The director general of the ministry’s Criminal Affairs Bureau has reportedly already issued instructions to public prosecutors’ offices nationwide to implement the system from the coming fiscal year. Mr. Nakamura says the change is intended to improve the public’s understanding of judicial processes. That, of course, is the ostensible reason, and in itself it reflects a refreshing change in the official attitude. In fact, however, to many observers it can only seem that the Justice Ministry is reacting at last to the criticism long voiced in many circles here that the authorities often seem more concerned with the rights of criminal suspects than with those of their victims.

That suspicion is strengthened by indications from the ministry itself that the new official guidelines are based on advanced systems already in use in some other industrialized countries. Of course, it is one thing to issue instructions to the offices of the nation’s 58 high public and district public prosecutors and something else entirely to ensure that they are followed. One certain sign of the need for continued public vigilance is the comment by a Justice Ministry official that 43 of the 58 prosecutors’ offices already “adequately” inform crime victims and their families of developments in their cases.

That obviously all depends on one’s definition of adequate, since the ministry also acknowledges that each of those offices has in effect used its own system and that some do not entirely satisfy the right of victims to be fully informed about the progress of their cases. Some offices, it seems, provide information to families only in cases in which the victim has died. The new system is to apply only to “regular” criminal proceedings, or those being tried at the adult level. But it cannot help having a marked effect on juvenile cases as well, and will apply fully to proceedings involving minor suspects whom a family court has referred to a criminal court.

Japan must continue to emphasize the rehabilitation of juvenile offenders over the imposition of harsh criminal penalties on them, but public attitudes are changing as the ages at which suspects are charged with particularly heinous crimes continue to fall ever lower. Even the Supreme Court, long considered a bastion of conservative judicial opinion, indicated late last year that it recognizes the social changes under way. At the end of November, the justices of the nation’s highest court made it known that they approved of allowing summaries of the proceedings in at least some family-court hearings involving juvenile suspects to be provided to victims and their families.

However, the justices do not want any information about such hearings released to the public. Under the present Juvenile Law, victims and their families are not permitted to attend family-court sessions or to learn any details of the proceedings, even when the crime with which the suspect is charged is murder. But further change is coming. In another sign of it, some family courts are now acting on their own. For example, the court that in 1997 tried the Kobe junior high school boy who brutally killed and beheaded an elementary school pupil and attacked several other children, released the details of its decision to the public.
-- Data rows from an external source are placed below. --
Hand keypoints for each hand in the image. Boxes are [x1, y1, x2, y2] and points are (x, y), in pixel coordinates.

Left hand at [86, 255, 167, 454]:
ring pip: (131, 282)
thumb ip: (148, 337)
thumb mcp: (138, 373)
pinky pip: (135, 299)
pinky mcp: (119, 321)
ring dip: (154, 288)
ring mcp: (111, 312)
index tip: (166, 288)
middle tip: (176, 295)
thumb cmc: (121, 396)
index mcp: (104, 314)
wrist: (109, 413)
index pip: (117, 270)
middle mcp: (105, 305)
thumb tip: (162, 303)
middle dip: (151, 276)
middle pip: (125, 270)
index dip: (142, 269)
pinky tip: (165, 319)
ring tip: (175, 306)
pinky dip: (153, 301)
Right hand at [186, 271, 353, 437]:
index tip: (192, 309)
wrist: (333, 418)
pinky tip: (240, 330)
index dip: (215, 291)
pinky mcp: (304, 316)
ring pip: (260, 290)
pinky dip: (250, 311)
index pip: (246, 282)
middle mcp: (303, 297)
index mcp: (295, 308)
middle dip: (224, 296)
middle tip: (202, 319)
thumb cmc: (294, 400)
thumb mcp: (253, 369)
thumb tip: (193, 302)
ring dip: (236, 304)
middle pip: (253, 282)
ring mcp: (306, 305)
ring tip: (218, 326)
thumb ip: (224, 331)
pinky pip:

To be sure, the Justice Ministry’s new disclosure system is supposed to make allowances for victims and their families who, for reasons of privacy or other reasons, wish to avoid any further contact with a case stemming from the crime inflicted on them and so do not want to be informed of developments. That possibility must not be allowed to turn into a legal loophole for continuing to keep crime victims in the dark, however. Prosecutors will be required to confirm in advance the wishes of victims and their families. The many who can be expected to want to know what is happening should not have to plead, cajole and even sue to learn the details of proceedings in their cases.